The functions that we tested are ‘*’ (Hadamard or element-wise product of matrices), ‘exp’, (exponential of each element of a matrix), ‘rowMeans’ (means of the rows of a matrix), ‘%*%’ (standard product of matrices), ‘solve’ (inverse of a matrix) and ‘svd’ (singular value decomposition of a matrix).

These functions were tested on square matrices whose row sizes are 500, 700, 1000, 1400, 2000, 2800 and 4000.

Figure 1: Computation time (in seconds) where MKL-R solid green, solid lines for CPU, dashed lines for GPU with CUDA, pink lines for GPUmatrix with float64 and blue lines for GPUmatrix with float32. All calculations are performed on square matrices. The x-axis represents the number of rows in the matrices. The operations are the element-wise or Hadamard product of two matrices, the exponential of each element of a matrix, the mean of the rows of a matrix, the standard matrix product, the inverse of a matrix, and the singular value decomposition of a matrix (SVD).
Figure 1: Computation time (in seconds) where MKL-R solid green, solid lines for CPU, dashed lines for GPU with CUDA, pink lines for GPUmatrix with float64 and blue lines for GPUmatrix with float32. All calculations are performed on square matrices. The x-axis represents the number of rows in the matrices. The operations are the element-wise or Hadamard product of two matrices, the exponential of each element of a matrix, the mean of the rows of a matrix, the standard matrix product, the inverse of a matrix, and the singular value decomposition of a matrix (SVD).
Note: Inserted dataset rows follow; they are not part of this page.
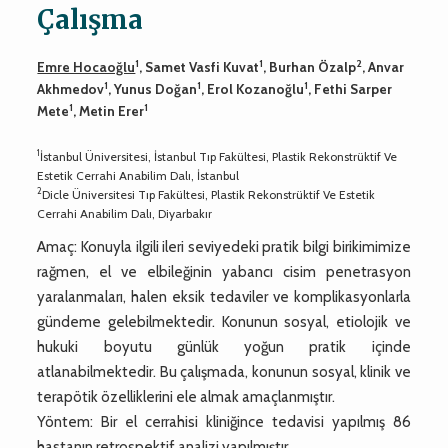
Çalışma
1
1
2
Emre Hocaoğlu
, Samet Vasfi Kuvat
, Burhan Özalp
, Anvar
1
1
1
Akhmedov
, Yunus Doğan
, Erol Kozanoğlu
, Fethi Sarper
1
1
Mete
, Metin Erer
1
İstanbul Üniversitesi, İstanbul Tıp Fakültesi, Plastik Rekonstrüktif Ve
Estetik Cerrahi Anabilim Dalı, İstanbul
2
Dicle Üniversitesi Tıp Fakültesi, Plastik Rekonstrüktif Ve Estetik
Cerrahi Anabilim Dalı, Diyarbakır
Amaç: Konuyla ilgili ileri seviyedeki pratik bilgi birikimimize
rağmen, el ve elbileğinin yabancı cisim penetrasyon
yaralanmaları, halen eksik tedaviler ve komplikasyonlarla
gündeme gelebilmektedir. Konunun sosyal, etiolojik ve
hukuki boyutu günlük yoğun pratik içinde
atlanabilmektedir. Bu çalışmada, konunun sosyal, klinik ve
terapötik özelliklerini ele almak amaçlanmıştır.
Yöntem: Bir el cerrahisi kliniğince tedavisi yapılmış 86
hastanın retrospektif analizi yapılmıştır.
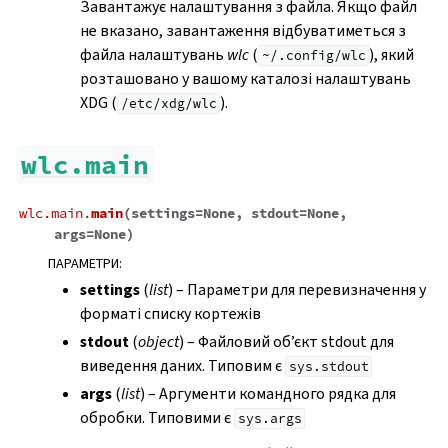
Завантажує налаштування з файла. Якщо файл
не вказано, завантаження відбуватиметься з
файла налаштувань
wlc
(
), який
~/.config/wlc
розташовано у вашому каталозі налаштувань
XDG (
).
/etc/xdg/wlc
wlc.main
wlc.main.
main
(
settings
=
None
,
stdout
=
None
,
args
=
None
)
ПАРАМЕТРИ
:
settings
(
list
) – Параметри для перевизначення у
форматі списку кортежів
stdout
(
object
) – Файловий об’єкт stdout для
виведення даних. Типовим є
sys.stdout
args
(
list
) – Аргументи командного рядка для
обробки. Типовими є
sys.args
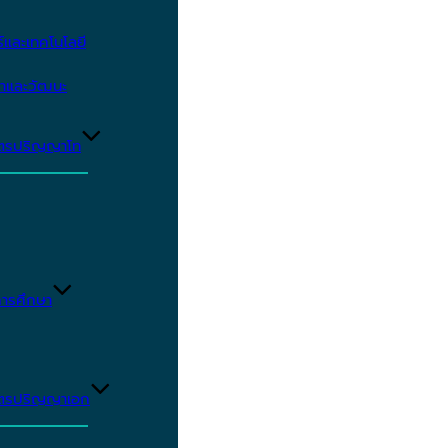
และเทคโนโลยี
ษาและวัฒนะ
ูตรปริญญาโท
ารศึกษา
ูตรปริญญาเอก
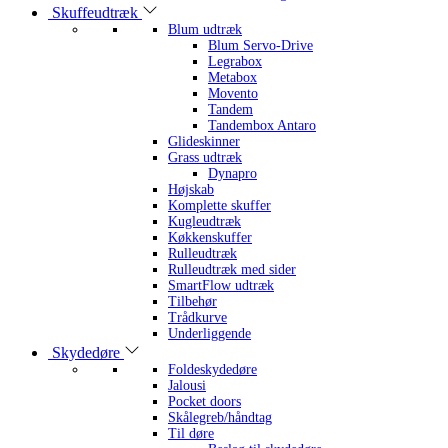
Skuffeudtræk
Blum udtræk
Blum Servo-Drive
Legrabox
Metabox
Movento
Tandem
Tandembox Antaro
Glideskinner
Grass udtræk
Dynapro
Højskab
Komplette skuffer
Kugleudtræk
Køkkenskuffer
Rulleudtræk
Rulleudtræk med sider
SmartFlow udtræk
Tilbehør
Trådkurve
Underliggende
Skydedøre
Foldeskydedøre
Jalousi
Pocket doors
Skålegreb/håndtag
Til døre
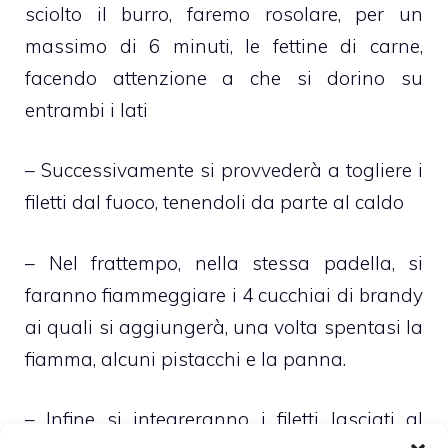
sciolto il burro, faremo rosolare, per un
massimo di 6 minuti, le fettine di carne,
facendo attenzione a che si dorino su
entrambi i lati
– Successivamente si provvederà a togliere i
filetti dal fuoco, tenendoli da parte al caldo
– Nel frattempo, nella stessa padella, si
faranno fiammeggiare i 4 cucchiai di brandy
ai quali si aggiungerà, una volta spentasi la
fiamma, alcuni pistacchi e la panna.
– Infine si integreranno i filetti lasciati al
Figure 1 compares the different computational architectures, namely, CPU -standard R matrices running on MKL on FP64-, CPU64 -GPUmatrix matrices computed on the CPU with FP64-, CPU32 -similar to the previous using FP32-, GPU64 -GPUmatrix matrices stored and computed on the GPU with FP64- and GPU32 -identical to the previous using FP32-.

It is important to note that the y-axis is in logarithmic scale. For example, the element-wise product of a matrix on GPU32 is around five times faster than the same operation on CPU. The results show that the GPU is particularly effective for element-wise operations (Hadamard product, exponential of a matrix). For these operations, it is easier to fully utilize the huge number of cores of a GPU. R-MKL seems to use a single core to perform element-wise operations. The torch implementation is much faster, but not as much as using the GPU. rowMeans is also faster on the GPU than on the CPU. In this case, the GPUmatrix CPU implementation is on par with the GPU. When the operations become more complex, as in the standard product of matrices and computing the inverse, CPU and GPU (using double precision) are closer to each other. However, GPU32 is still much faster than its CPU32 counterpart. Finally, it is not advisable -in terms of speed- to use the GPU for even more complex operations such as the SVD. In this case, GPU64 is the slowest method. GPU32 hardly stands up the comparison with CPU32.